Q18: b) Only positive results tend to be published, creating a biased sample of all studies conducted and inflating the apparent reliability of effects Section 14.3 -- Publication bias is like evaluating a model only on examples it gets right.

Q19: b) Systematic regularization -- institutional constraints designed to prevent the human brain's natural overfitting tendency from producing false knowledge Section 14.12 -- Science works not because scientists are immune to apophenia but because the method catches overfitting.

Q20: c) Overfitting is a universal failure mode of pattern recognition that occurs identically across machine learning, science, history, finance, superstition, and conspiracy thinking, and the bias-variance tradeoff is an inescapable feature of all learning from data Sections 14.8, 14.13 -- The chapter's thesis is that overfitting is universal and the tradeoff is inescapable.
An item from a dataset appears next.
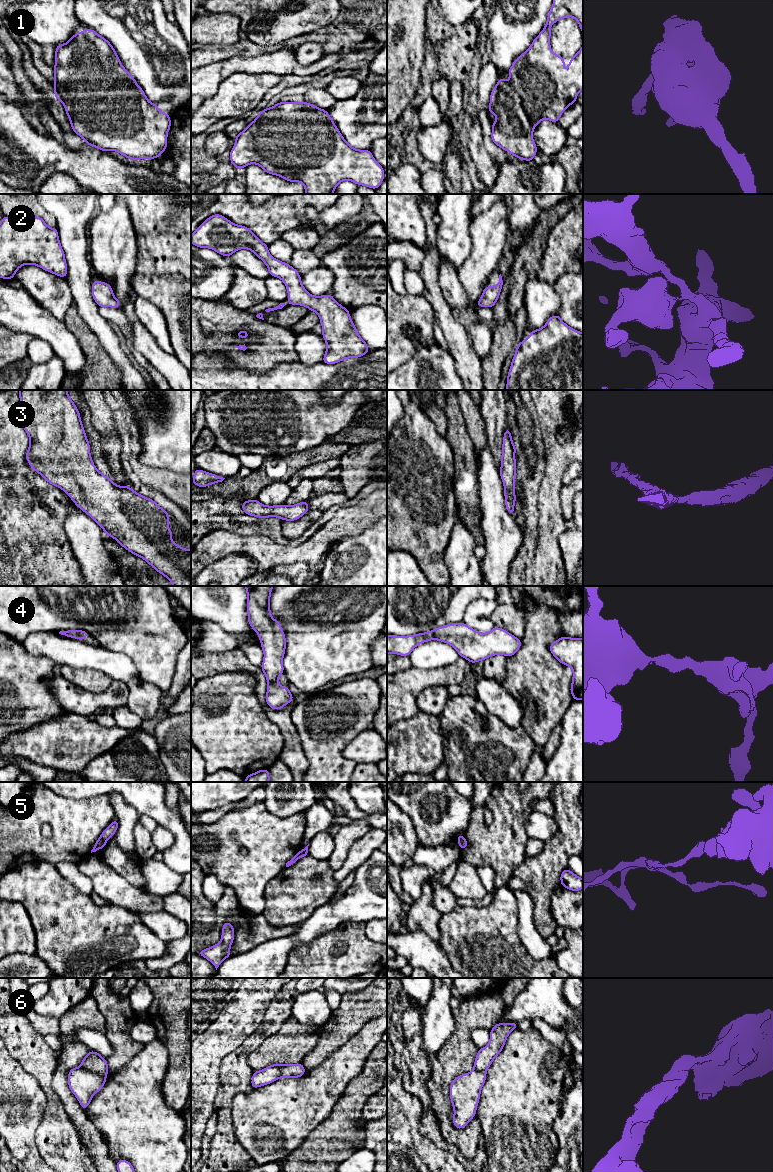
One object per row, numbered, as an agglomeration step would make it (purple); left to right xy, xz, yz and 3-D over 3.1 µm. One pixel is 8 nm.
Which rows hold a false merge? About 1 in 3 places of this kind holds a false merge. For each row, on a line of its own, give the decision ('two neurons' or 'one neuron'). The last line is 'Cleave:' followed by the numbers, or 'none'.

Q21. Sample answer: All four are constraints that reduce the flexibility of a model, theory, or belief system, sacrificing some ability to fit the current data in exchange for better performance on new, unseen data. Occam's razor penalizes explanatory complexity, peer review applies external skepticism to research claims, diversification prevents over-commitment to a single strategy, and humility holds beliefs tentatively pending further evidence. What they share is the structure of regularization: accepting a small increase in bias (missing some real patterns) to achieve a large decrease in variance (avoiding fitting noise).
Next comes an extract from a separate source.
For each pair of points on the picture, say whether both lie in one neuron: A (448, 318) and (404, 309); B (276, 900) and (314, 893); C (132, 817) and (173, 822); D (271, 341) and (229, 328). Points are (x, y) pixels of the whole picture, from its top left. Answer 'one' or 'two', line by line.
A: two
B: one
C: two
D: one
Q22. Sample answer: A restaurant owner notices that revenue increased on days when she wore her blue jacket and decreased on days when she wore other colors. She concludes that the blue jacket is good for business and wears it every day. The "model" is "blue jacket causes higher revenue," the "training data" is a few weeks of observations, and the "test data" is the next few months. The correlation is almost certainly noise -- caused by day-of-week effects, weather, local events, or random variation -- and wearing the jacket every day will have no effect on revenue. This is overfitting to a tiny, noisy sample.
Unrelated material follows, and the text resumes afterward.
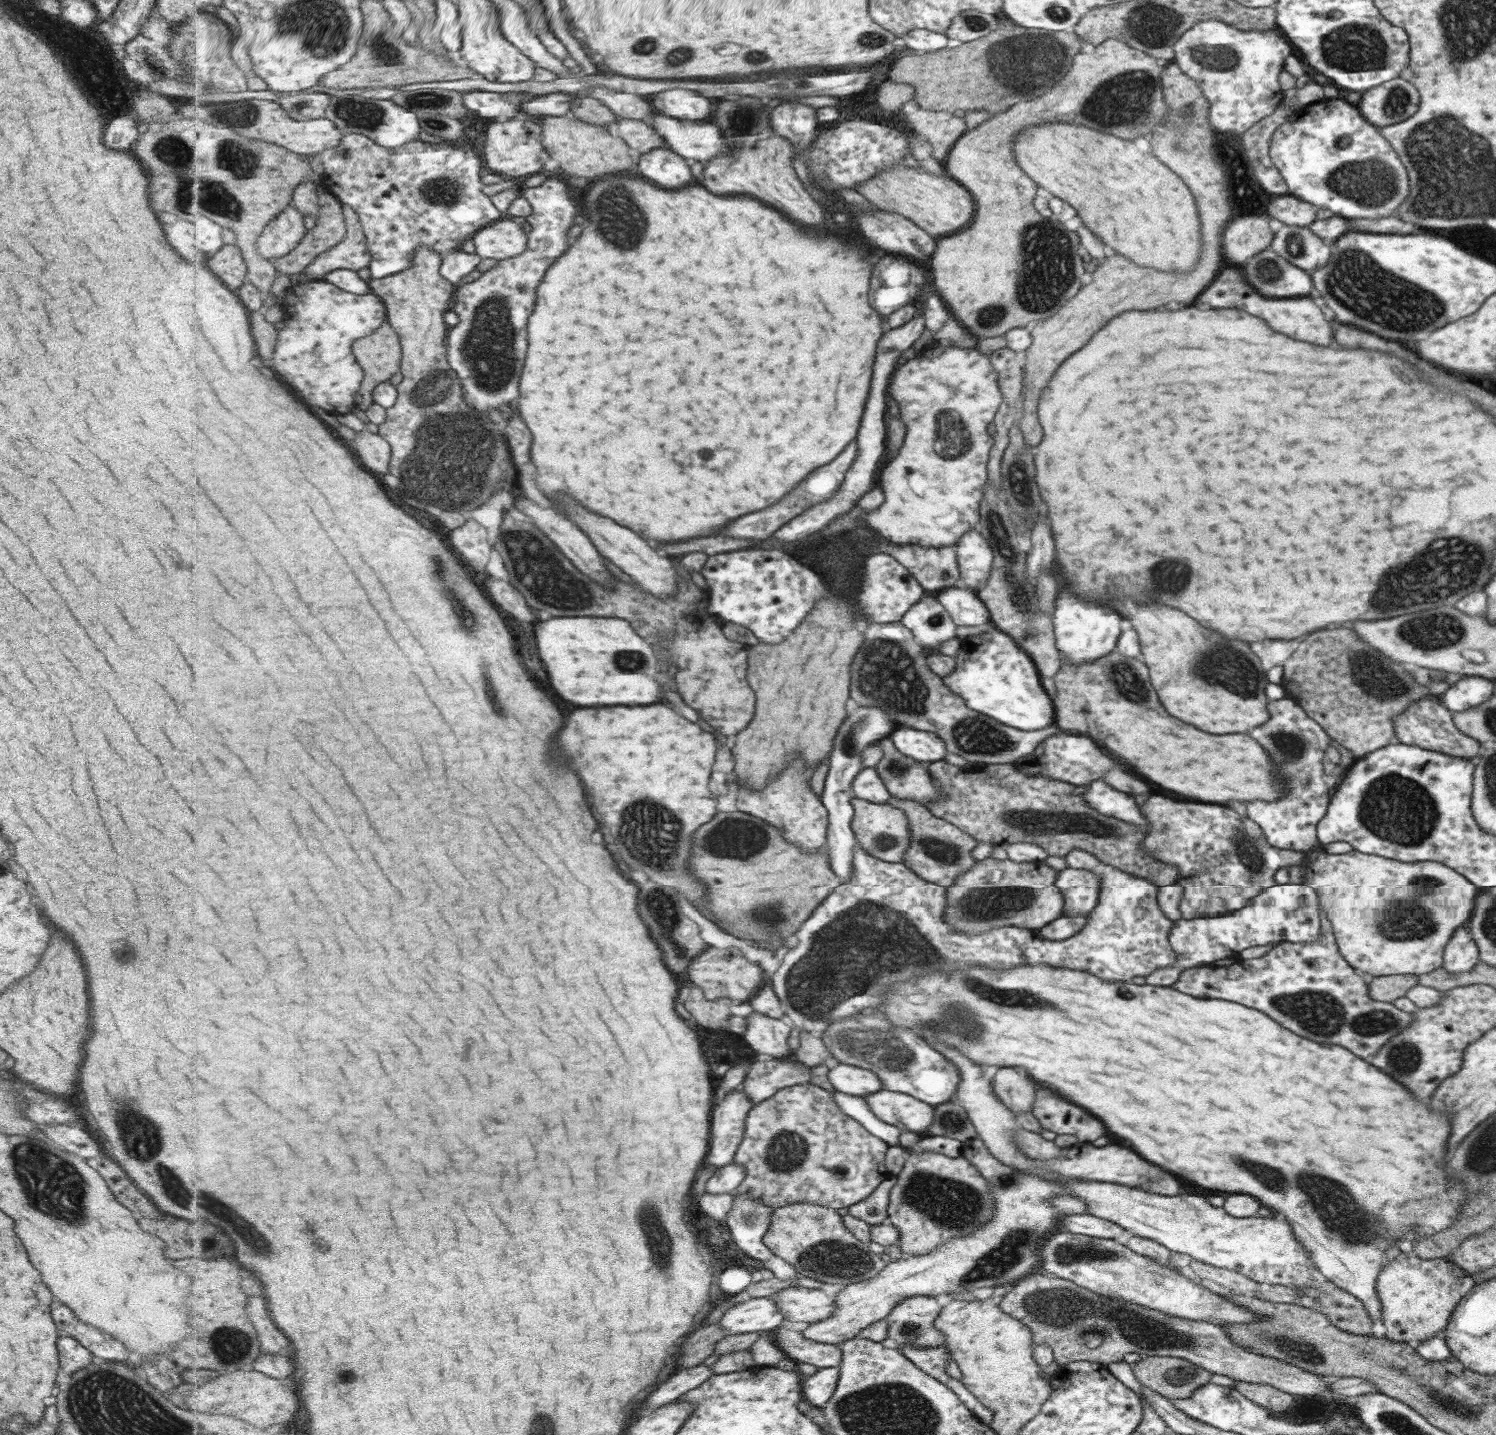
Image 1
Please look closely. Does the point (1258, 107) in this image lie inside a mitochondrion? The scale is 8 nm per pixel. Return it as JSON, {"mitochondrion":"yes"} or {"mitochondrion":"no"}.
{"mitochondrion":"no"}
Q23. Sample answer: Zero bias would require a model complex enough to capture every real pattern in the data-generating process, but such a model would also be flexible enough to capture noise in any finite sample (high variance). Zero variance would require a model rigid enough to produce the same predictions regardless of which specific training sample it sees, but such rigidity would force the model to ignore real patterns that differ from its assumptions (high bias). The fundamental constraint is that any finite dataset is a mixture of signal and noise, and a model cannot distinguish perfectly between the two because it has no access to the true data-generating process -- only to the sample. More flexibility captures more signal but also more noise; less flexibility avoids noise but also misses signal. This is an inherent property of learning from limited data, not a limitation of any specific algorithm.